Beetles in the family Lyctidae are known as powderpost beetles. They are so named because larvae leave a fine, dustlike powdered frass (a mixture of feces and food fragments) in their galleries that occasionally falls out of exit holes into small piles on floors or other surfaces. This powdered frass is characteristic of powderpost beetles and helps distinguish them from other typical wood-boring beetles. Lyctids attack hardwoods apparently because these woods have pores into which they can lay eggs; softwoods do not have such pores. Also, the starch content in softwoods is nutritionally low for these beetles. They will attack woods that are very dry (as low as 8% moisture).
Adult lyctids usually range from brownish to reddish in color. Woods most often attacked by this beetle are oak, ash, hickory, mahogany, and walnut; infestations are most likely to occur in wood paneling, molding, window/door frames, plywood, hardwood floors, bamboo articles, and furniture. Infestations may occur if beetles or larvae are brought into a building in furniture or firewood. Sometimes the only sign of infestation may be the tiny, round exit holes made by emerging adult beetles. Once they emerge, the winged adult beetles spread to other wood surfaces where they deposit eggs onto unfinished surfaces or in cracks or other openings.
Biology & Life Cycle
Adult powderpost beetles (lyctids) are active at night, fly well, and are attracted to light. Female lays (15-50) eggs in exposed wood pores, cracks and crevices, but never on wood that is painted, polished or waxed. The larvae tunnel in sapwood, along the grain, packing their tunnels loosely with very fine, powdery, flour-like dust. After several molts (2-9 months), the mature larva bores back to near the surface to build a chamber and pupate. The adult bores out to the surface to exit, and mates, doing very little feeding. Development time from egg to adult is 9-12 months, but can be as little as 3-4 months, or as long as a few years.

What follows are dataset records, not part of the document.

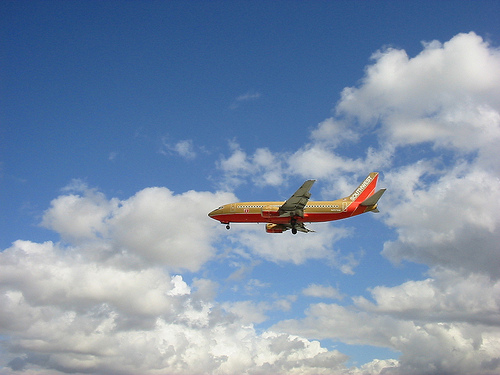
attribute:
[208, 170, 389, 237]
plane — gold, passenger jet, flying, beige, preparing to land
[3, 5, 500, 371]
sky — blue, cloudy, bright, blue in color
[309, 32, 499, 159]
cloud — fluffy, white, white in color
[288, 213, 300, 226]
wheel — down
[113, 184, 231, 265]
cloud — fluffy, puffy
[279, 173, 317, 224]
wing — silver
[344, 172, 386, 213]
tail fin — white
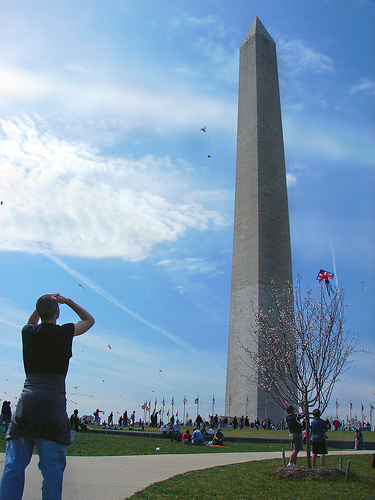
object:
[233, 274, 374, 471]
tree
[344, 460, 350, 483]
pole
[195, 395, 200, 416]
flag pole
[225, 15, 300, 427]
monument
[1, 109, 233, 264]
clouds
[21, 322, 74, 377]
shirt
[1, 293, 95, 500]
man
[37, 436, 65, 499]
leg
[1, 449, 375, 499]
walkway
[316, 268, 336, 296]
kite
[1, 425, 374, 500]
grass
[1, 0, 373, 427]
sky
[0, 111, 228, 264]
cloud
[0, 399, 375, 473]
crowd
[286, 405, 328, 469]
people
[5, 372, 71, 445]
sweatshirt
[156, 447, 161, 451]
object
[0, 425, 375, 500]
ground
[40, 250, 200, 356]
streak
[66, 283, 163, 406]
kites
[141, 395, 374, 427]
flags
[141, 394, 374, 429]
poles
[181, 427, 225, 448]
people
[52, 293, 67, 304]
hands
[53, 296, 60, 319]
face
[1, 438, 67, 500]
jeans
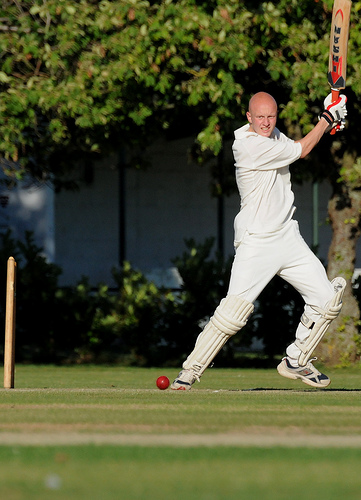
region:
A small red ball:
[154, 372, 170, 391]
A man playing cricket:
[165, 89, 347, 392]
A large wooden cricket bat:
[324, 0, 353, 136]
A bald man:
[170, 88, 347, 389]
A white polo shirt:
[231, 123, 302, 249]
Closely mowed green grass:
[0, 364, 359, 458]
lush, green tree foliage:
[2, 0, 360, 182]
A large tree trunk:
[307, 139, 359, 368]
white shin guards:
[181, 275, 347, 375]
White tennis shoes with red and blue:
[170, 356, 331, 391]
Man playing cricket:
[174, 19, 355, 401]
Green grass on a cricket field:
[51, 388, 329, 485]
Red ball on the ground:
[128, 369, 174, 404]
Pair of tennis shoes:
[156, 353, 339, 395]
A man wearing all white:
[206, 92, 344, 371]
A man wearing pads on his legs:
[177, 82, 347, 390]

How to Detect True Powderpost Beetles?
Round exit holes, diameter (0.8 to 1.6 mm).
Piles of very fine powdery dust, which falls easily from holes.
Presence of emerging adults.
Wood-boring beetles are difficult to control once an infestation has begun. Prevention is the best management method. Protective measures should be taken at every stage of lumber processing and handling including lumber mills, plywood mills, lumber yards, furniture manufacturing factories, and building construction firms. Sanitation is the most important aspect of prevention. Remove and destroy dead tree limbs around buildings or near any area where wood products are stored. Destroy scrap lumber and other wood products before they become infested. Kiln drying of lumber destroys beetle infestations, although it does not prevent reinfestation. Materials used for construction of buildings and wood furniture should be thoroughly inspected before use to be certain that they do not contain wood-boring beetles. Protect wood from infestation by painting or varnishing to seal pores, cracks, and holes where eggs could be laid, example of the chemical which can be used to protect wood is DTM wood protectant. Chemical control which believed to treat powderpost beetle effectively is deltamethrin.